* _Direction_: Copy out all of the records below line by line, keeping every word and character unchanged.

* _Exercise material_:
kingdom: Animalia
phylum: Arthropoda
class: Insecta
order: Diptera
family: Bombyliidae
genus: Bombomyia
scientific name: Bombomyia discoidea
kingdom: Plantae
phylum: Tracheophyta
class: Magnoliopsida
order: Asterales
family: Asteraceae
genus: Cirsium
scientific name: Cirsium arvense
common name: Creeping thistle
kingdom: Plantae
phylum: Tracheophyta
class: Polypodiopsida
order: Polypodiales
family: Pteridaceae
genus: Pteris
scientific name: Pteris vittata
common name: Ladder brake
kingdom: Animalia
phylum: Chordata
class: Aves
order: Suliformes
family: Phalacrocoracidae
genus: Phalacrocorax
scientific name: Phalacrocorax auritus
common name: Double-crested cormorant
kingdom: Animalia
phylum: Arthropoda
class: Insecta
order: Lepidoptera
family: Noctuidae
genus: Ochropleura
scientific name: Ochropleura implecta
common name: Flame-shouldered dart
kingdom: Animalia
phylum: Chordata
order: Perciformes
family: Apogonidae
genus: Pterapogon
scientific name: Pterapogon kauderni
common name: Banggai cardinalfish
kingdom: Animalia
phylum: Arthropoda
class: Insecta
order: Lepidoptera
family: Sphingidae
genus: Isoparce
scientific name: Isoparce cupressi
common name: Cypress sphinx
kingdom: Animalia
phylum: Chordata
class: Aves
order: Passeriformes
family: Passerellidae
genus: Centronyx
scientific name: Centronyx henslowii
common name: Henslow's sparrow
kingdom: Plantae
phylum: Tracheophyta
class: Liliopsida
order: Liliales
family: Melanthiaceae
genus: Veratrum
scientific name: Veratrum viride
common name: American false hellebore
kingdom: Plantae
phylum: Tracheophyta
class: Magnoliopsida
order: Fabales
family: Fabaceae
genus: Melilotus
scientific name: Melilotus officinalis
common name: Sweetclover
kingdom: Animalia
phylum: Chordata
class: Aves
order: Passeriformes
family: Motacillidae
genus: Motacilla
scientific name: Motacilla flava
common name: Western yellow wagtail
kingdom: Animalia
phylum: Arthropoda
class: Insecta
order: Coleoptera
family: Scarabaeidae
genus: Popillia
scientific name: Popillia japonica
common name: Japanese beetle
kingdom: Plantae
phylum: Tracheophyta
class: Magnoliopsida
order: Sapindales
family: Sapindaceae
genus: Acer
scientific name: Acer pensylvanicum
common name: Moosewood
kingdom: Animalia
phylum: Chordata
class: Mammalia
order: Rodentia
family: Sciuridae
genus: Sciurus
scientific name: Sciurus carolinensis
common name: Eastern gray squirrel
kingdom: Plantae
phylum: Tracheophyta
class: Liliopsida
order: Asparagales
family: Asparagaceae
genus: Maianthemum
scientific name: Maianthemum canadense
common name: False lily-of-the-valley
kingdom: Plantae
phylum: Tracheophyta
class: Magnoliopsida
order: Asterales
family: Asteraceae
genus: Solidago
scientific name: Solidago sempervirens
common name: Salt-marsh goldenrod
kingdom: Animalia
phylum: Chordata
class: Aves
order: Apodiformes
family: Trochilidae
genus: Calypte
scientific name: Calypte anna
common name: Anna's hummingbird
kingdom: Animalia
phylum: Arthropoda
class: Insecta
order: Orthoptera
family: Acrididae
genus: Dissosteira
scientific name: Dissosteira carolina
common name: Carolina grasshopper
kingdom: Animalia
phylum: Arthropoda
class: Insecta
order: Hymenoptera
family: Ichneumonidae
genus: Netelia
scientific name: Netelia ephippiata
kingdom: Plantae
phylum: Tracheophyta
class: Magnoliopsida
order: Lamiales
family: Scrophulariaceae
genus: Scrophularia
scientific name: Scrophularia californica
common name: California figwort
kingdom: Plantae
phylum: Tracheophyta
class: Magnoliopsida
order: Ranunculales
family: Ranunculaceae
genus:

* _Correct output_:
kingdom: Animalia
phylum: Arthropoda
class: Insecta
order: Diptera
family: Bombyliidae
genus: Bombomyia
scientific name: Bombomyia discoidea
kingdom: Plantae
phylum: Tracheophyta
class: Magnoliopsida
order: Asterales
family: Asteraceae
genus: Cirsium
scientific name: Cirsium arvense
common name: Creeping thistle
kingdom: Plantae
phylum: Tracheophyta
class: Polypodiopsida
order: Polypodiales
family: Pteridaceae
genus: Pteris
scientific name: Pteris vittata
common name: Ladder brake
kingdom: Animalia
phylum: Chordata
class: Aves
order: Suliformes
family: Phalacrocoracidae
genus: Phalacrocorax
scientific name: Phalacrocorax auritus
common name: Double-crested cormorant
kingdom: Animalia
phylum: Arthropoda
class: Insecta
order: Lepidoptera
family: Noctuidae
genus: Ochropleura
scientific name: Ochropleura implecta
common name: Flame-shouldered dart
kingdom: Animalia
phylum: Chordata
order: Perciformes
family: Apogonidae
genus: Pterapogon
scientific name: Pterapogon kauderni
common name: Banggai cardinalfish
kingdom: Animalia
phylum: Arthropoda
class: Insecta
order: Lepidoptera
family: Sphingidae
genus: Isoparce
scientific name: Isoparce cupressi
common name: Cypress sphinx
kingdom: Animalia
phylum: Chordata
class: Aves
order: Passeriformes
family: Passerellidae
genus: Centronyx
scientific name: Centronyx henslowii
common name: Henslow's sparrow
kingdom: Plantae
phylum: Tracheophyta
class: Liliopsida
order: Liliales
family: Melanthiaceae
genus: Veratrum
scientific name: Veratrum viride
common name: American false hellebore
kingdom: Plantae
phylum: Tracheophyta
class: Magnoliopsida
order: Fabales
family: Fabaceae
genus: Melilotus
scientific name: Melilotus officinalis
common name: Sweetclover
kingdom: Animalia
phylum: Chordata
class: Aves
order: Passeriformes
family: Motacillidae
genus: Motacilla
scientific name: Motacilla flava
common name: Western yellow wagtail
kingdom: Animalia
phylum: Arthropoda
class: Insecta
order: Coleoptera
family: Scarabaeidae
genus: Popillia
scientific name: Popillia japonica
common name: Japanese beetle
kingdom: Plantae
phylum: Tracheophyta
class: Magnoliopsida
order: Sapindales
family: Sapindaceae
genus: Acer
scientific name: Acer pensylvanicum
common name: Moosewood
kingdom: Animalia
phylum: Chordata
class: Mammalia
order: Rodentia
family: Sciuridae
genus: Sciurus
scientific name: Sciurus carolinensis
common name: Eastern gray squirrel
kingdom: Plantae
phylum: Tracheophyta
class: Liliopsida
order: Asparagales
family: Asparagaceae
genus: Maianthemum
scientific name: Maianthemum canadense
common name: False lily-of-the-valley
kingdom: Plantae
phylum: Tracheophyta
class: Magnoliopsida
order: Asterales
family: Asteraceae
genus: Solidago
scientific name: Solidago sempervirens
common name: Salt-marsh goldenrod
kingdom: Animalia
phylum: Chordata
class: Aves
order: Apodiformes
family: Trochilidae
genus: Calypte
scientific name: Calypte anna
common name: Anna's hummingbird
kingdom: Animalia
phylum: Arthropoda
class: Insecta
order: Orthoptera
family: Acrididae
genus: Dissosteira
scientific name: Dissosteira carolina
common name: Carolina grasshopper
kingdom: Animalia
phylum: Arthropoda
class: Insecta
order: Hymenoptera
family: Ichneumonidae
genus: Netelia
scientific name: Netelia ephippiata
kingdom: Plantae
phylum: Tracheophyta
class: Magnoliopsida
order: Lamiales
family: Scrophulariaceae
genus: Scrophularia
scientific name: Scrophularia californica
common name: California figwort
kingdom: Plantae
phylum: Tracheophyta
class: Magnoliopsida
order: Ranunculales
family: Ranunculaceae
genus:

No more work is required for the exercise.